Лед шел сплошною массой, синеватые льдины с глухим шорохом лезли одна на другую, ломались, трещали, рассыпались на мелкие куски: порою между ними появлялась мутная вода и исчезала, затираемая льдом. Казалось, огромное тело, пораженное накожной болезнью, всё в струпьях и ранах, лежит пред нами, а чья-то могучая невидимая рука очищает его от грязной чешуи, и казалось — пройдет еще несколько минут — река освободится от тяжелых оков и явится перед нами широкая, могучая, прекрасная, сверкнут из-под снега и льда ее волны, и солнце, прорвав тучи, радостно и ярко взглянет на нее.
— Теперь уж — сичас, вашбродие! — оживленно воскликнул Кирилка.
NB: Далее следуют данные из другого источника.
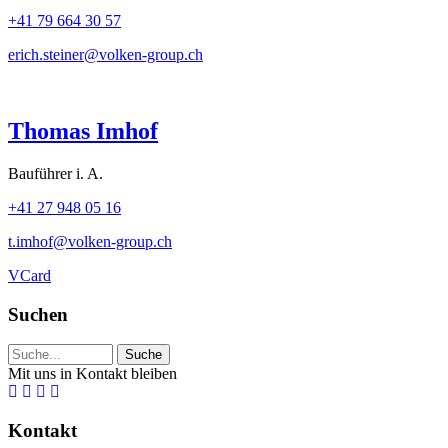
+41 79 664 30 57
erich.steiner@volken-group.ch
Thomas Imhof
Bauführer i. A.
+41 27 948 05 16
t.imhof@volken-group.ch
VCard
Suchen
Suchwort
Mit uns in Kontakt bleiben
Kontakt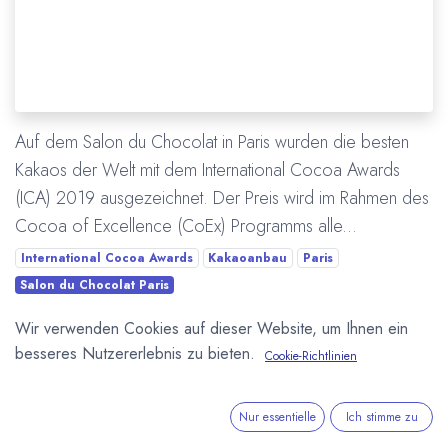
Auf dem Salon du Chocolat in Paris wurden die besten
Kakaos der Welt mit dem International Cocoa Awards
(ICA) 2019 ausgezeichnet. Der Preis wird im Rahmen des
Cocoa of Excellence (CoEx) Programms alle...
International Cocoa Awards
Kakaoanbau
Paris
Salon du Chocolat Paris
Wir verwenden Cookies auf dieser Website, um Ihnen ein
Mehr lesen
besseres Nutzererlebnis zu bieten.
Cookie-Richtlinien
ÜBER UNS
Nur essentielle
Ich stimme zu
In unserem Blog berichten wir über die große weite Welt von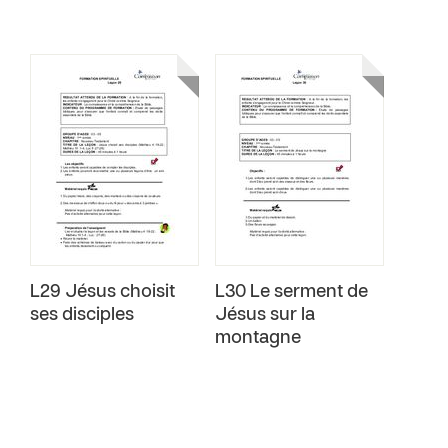
L29 Jésus choisit
L30 Le serment de
ses disciples
Jésus sur la
montagne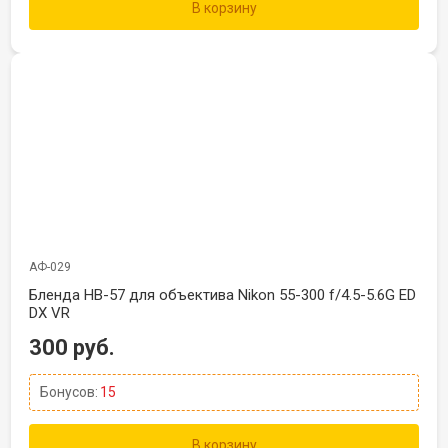
В корзину
АФ-029
Бленда HB-57 для объектива Nikon 55-300 f/4.5-5.6G ED
DX VR
300 руб.
Бонусов:
15
В корзину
Редеет, — эна там! вона у косы!
Он простирал руку с шапкой вдаль, где я ничего не видел, кроме льда…
— До Ольховой далеко?
— Ежели прямо идти, верст пять, вашбродие…
— Ч-чёрт… гм! Может быть, у тебя есть что-нибудь? Картофель, хлеб?
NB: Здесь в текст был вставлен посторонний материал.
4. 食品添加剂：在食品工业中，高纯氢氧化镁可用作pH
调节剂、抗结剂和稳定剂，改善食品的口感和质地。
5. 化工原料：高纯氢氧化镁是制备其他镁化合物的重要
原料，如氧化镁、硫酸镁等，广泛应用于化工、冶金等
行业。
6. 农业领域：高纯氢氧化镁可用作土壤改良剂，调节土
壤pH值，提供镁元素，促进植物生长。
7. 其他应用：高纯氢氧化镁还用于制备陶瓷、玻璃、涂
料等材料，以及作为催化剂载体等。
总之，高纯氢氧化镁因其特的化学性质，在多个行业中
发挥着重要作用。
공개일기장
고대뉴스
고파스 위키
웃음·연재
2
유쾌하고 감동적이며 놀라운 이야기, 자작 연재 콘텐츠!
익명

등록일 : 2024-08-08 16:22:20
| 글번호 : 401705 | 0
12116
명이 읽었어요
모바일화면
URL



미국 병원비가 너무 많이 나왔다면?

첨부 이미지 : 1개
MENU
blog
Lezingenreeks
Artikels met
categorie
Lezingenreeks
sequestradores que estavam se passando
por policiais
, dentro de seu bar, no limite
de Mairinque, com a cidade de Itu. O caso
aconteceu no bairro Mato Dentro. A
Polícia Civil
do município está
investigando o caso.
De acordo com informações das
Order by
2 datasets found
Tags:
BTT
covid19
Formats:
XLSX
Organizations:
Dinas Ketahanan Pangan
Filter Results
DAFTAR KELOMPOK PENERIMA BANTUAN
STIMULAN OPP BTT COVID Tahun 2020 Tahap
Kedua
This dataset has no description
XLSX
— Хлеб?.. Это точно, хлеб есть… А картофелю нету… не родилось его ныне, картофелю-то…
— С тобой хлеб?
— Хлеб-то? за пазухой, вон он…
— На кой чёрт ты носишь его за пазухой?
— Да его немного, вашбродие, фунта с два… и опять же — теплее он от этого…
— Э, дурак… Надо было давеча еще кучера послать в Ольховую! Молока бы, что ли, выпить… но этот все твердит — чичас! чичас!.. Этакая мерзость!
Земский начал зло дергать усы, а Мамаев ласково уставился на пазуху мужика, который стоял, понурив голову, и медленно поднимал к ней руку с шапкой. Исай делал Кирилке какие-то знаки пальцами; мужик взглянул на него и стал бесшумно подвигаться м его сторону, обернув лицо к спине земского начальника.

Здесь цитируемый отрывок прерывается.